On Oct 24, 2013, at 4:40 PM, Daniel Grace <thisgenericn...@gmail.com> wrote:

> The problem I was encountering is that history doesn't make it easy to 
> differentiate between collections and non-collections very well:
> 
> inspect(obj).attrs.intcolumn.history.unchanged returns return [intval], 
> rather than intval.
> 
> inspect(obj).attrs.children.history.unchanged returns [<childobj>]

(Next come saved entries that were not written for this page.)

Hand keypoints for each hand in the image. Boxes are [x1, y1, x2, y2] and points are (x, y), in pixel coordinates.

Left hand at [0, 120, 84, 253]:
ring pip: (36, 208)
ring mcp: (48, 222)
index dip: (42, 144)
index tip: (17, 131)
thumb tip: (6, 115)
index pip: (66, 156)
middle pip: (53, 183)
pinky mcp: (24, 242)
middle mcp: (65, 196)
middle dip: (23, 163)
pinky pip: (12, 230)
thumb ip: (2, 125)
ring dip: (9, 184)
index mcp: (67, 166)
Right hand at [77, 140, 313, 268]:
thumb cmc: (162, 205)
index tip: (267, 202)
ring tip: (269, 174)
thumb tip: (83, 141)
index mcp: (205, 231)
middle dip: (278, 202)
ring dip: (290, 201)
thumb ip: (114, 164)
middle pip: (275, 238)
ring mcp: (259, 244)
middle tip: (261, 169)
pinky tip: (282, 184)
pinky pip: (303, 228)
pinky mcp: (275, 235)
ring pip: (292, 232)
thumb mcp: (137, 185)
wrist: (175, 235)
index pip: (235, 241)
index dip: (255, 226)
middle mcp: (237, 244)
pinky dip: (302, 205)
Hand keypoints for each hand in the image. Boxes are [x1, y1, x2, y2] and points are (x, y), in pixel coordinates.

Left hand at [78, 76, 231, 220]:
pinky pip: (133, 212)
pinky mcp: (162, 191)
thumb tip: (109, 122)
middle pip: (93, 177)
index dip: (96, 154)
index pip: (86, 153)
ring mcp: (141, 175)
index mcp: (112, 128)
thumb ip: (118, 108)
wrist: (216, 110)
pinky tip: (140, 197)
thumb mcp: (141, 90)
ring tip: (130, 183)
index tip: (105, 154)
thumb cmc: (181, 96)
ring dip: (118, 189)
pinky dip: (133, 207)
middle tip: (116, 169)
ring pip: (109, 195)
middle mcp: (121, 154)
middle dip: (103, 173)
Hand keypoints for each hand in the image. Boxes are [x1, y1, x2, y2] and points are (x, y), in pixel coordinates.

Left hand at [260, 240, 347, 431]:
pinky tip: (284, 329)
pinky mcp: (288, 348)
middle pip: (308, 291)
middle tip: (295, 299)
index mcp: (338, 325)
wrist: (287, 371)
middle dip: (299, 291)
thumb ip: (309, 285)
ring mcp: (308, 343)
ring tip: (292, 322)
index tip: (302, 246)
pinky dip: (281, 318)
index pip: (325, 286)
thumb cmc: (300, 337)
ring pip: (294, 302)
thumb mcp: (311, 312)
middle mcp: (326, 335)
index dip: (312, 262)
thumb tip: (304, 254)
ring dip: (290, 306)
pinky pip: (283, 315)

the rationale for this is because the history API was first and foremost 
designed for internals, where it iterates through these collections without 
regard for whether the collection is a many-to-one or one-to-many.   If you 
want to distinguish between scalars and collections, this could be added to 
attribute state directly but for now you can look at 
state.manager[key].collection, which is a boolean.


> 
> It'd be handy if I can just do something like:
> 
> original = get_original(self)
> if original.value != self.value:
>     pass

history.has_changes() tells you the equivalent of if the “old” and “new” values 
are different.


> With some sufficiently-robust-but-should-be-simple implementation of 
> get_history.

there’s many “simple” implementations that wouldn’t do what everyone needs - 
the API you want might not accomplish what someone else wants - which means if 
we rush ahead and implement a “simple” API that doesn’t take enough use cases 
into account, we get two apis instead of one, and new users will still want 
more APIs - this is how confusing and inconsistent APIs are produced, e.g. 
piecemeal in response to individual requests, rather than designing for a 
bigger picture.   The existing API is actually the “simple-yet-robust” 
implementation for what this system was originally designed for.    

Once I have dozens of people asking me for the same thing, or different things 
for which I can discern exactly what everyone really needs (e.g. when the “big 
picture” is very clear), then the “simple” API becomes apparent.  We’re not 
there yet, sorry.  We’re only at the “it’s possible” phase on attribute history.

> The main problem with Jonathan's approach is the results will be inconsistent 
> if any of the attributes are collections.

well his approach is iterating through the table’s columns, which is of limited 
use.  The loop I illustrated iterates through all mapped attributes including 
collections which takes more into account.

If you care to illustrate a function with clear inputs and outputs, I can work 
up whatever kind of implementation it needs internally for you, or at least 
point out those areas where more design is needed (such as how to generate 
“diffs” of collections).   

> 
> Michael: By "Losing changes", I mean that I know it's easily possible to get 
> to the unmodified version of an object via session.rollback() or 
> session.expire() -- but then I lose the pending (not yet committed) changes 
> that I'm trying to compare against.  I wasn't referring to auto flush.

Well if you are looking to actually re-construct the entire object graph from 
memory as it was before the flush,  this is something I looked into with great 
detail some years ago and determined it would be enormously complex to do 
completely - it is of course simple for scalar attributes but once you start 
dealing with collections and bidirectional connections between objects, 
reproducing the full state of objects prior to user and within-flush 
manipulation of state becomes a major task, which also leans towards adding a 
lot more overhead to the history tracking system in the first place which 
starts to degrade performance even further than the instrumentation already 
does.
 
If you want to maintain your own “diff” of changes as they are produced, which 
is entirely independent of flush(), you can do this - just implement attribute 
event listening for all attributes, where you’ll be able to log every change to 
an object graph into the format that you need.   This is not trivial but you’d 
have full control over things.   Instrumentation for all attributes is 
illustrated in the examples/custom_attributes/listen_for_events.py example.